Fig 1. Microfluidic device ( Credit: Wheeler Microfluidics Laboratory)
Grand Chanllenges Canada reported that a decentralized monitoring system based on DropBot and digital microfluidics will be used to test for measles and rubella immunoassays using a single drop of blood. All components of DropBot are open-source, but subject to the GPL (software code) or Creative Commons Attribution-ShareAlike licence (hardware designs).
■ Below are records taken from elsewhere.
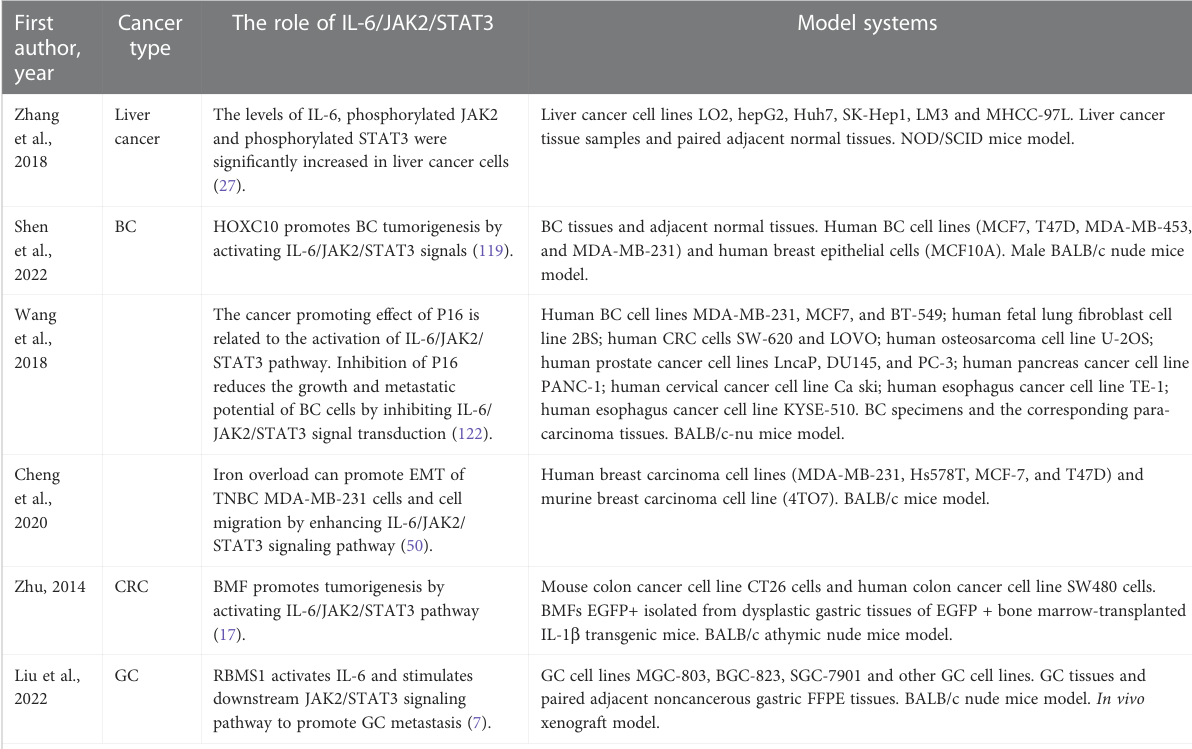
Liver The levels of IL-6, phosphorylated JAK2 cancer and phosphorylated STAT3 were signi fi cantly increased in liver cancer cells (27).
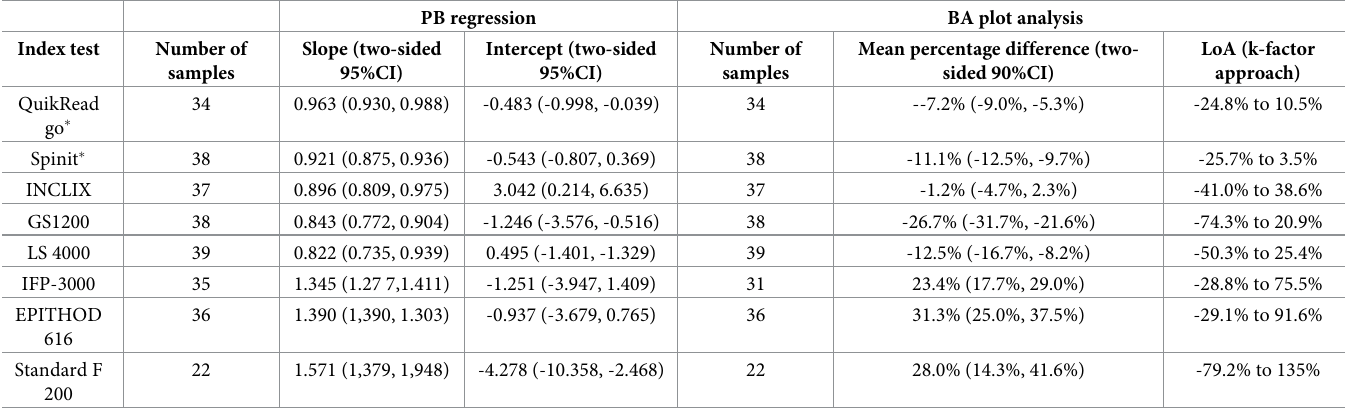
Table 2. Results for Passing–Bablok regression (slope, intercept) and Bland–Altman plot analysis (percentage bias, limits of agreement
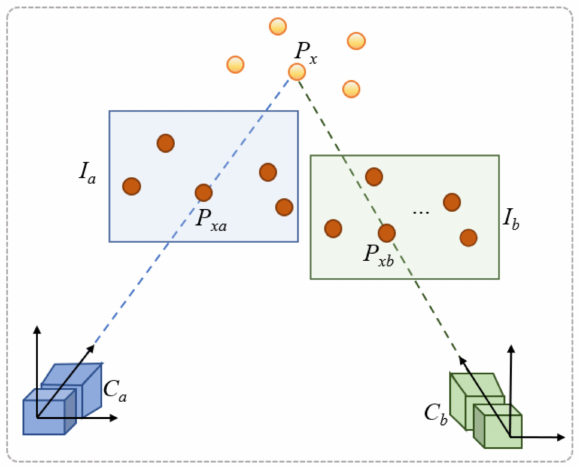
Figure 5. Estimation of transformation matrices between images I b and I a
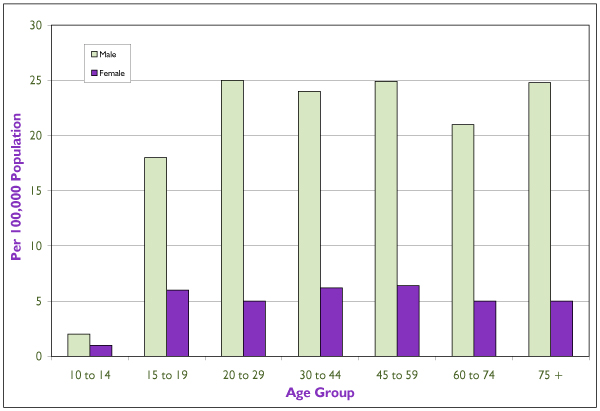
Age-specific suicide rates, by sex, Canada, 1998 Source: Canadian Vital Statistics Database (Health Rep 2002;13(2))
DropBot is a Digital Microfluidic (DMF) automation system developed in the Wheeler Lab from University of Toronto. It features a modular and extensible design, an intuitive user interface, and is capable of driving up to 320 independent channels. It also provides dynamic impedance sensing which enables closed-loop control and real-time measurement of:
- Drop position
- Instantaneous drop velocity
- Electrostatic driving force
DropBot is built around an Arduino-based instrument and is controlled by a custom software interface called Microdrop (Fig 2.). Users can activate/deactivate electrodes on the DMF device by clicking their mouse on the webcam video overlay, providing an intuitive interface with real-time visual feedback. Sequences of actuation steps can be pre-programmed and run automatically, enabling fully automated operation. The system is designed as a loosely-coupled set of modules, which means that it is relatively easy to extend the hardware and/or software capabilities.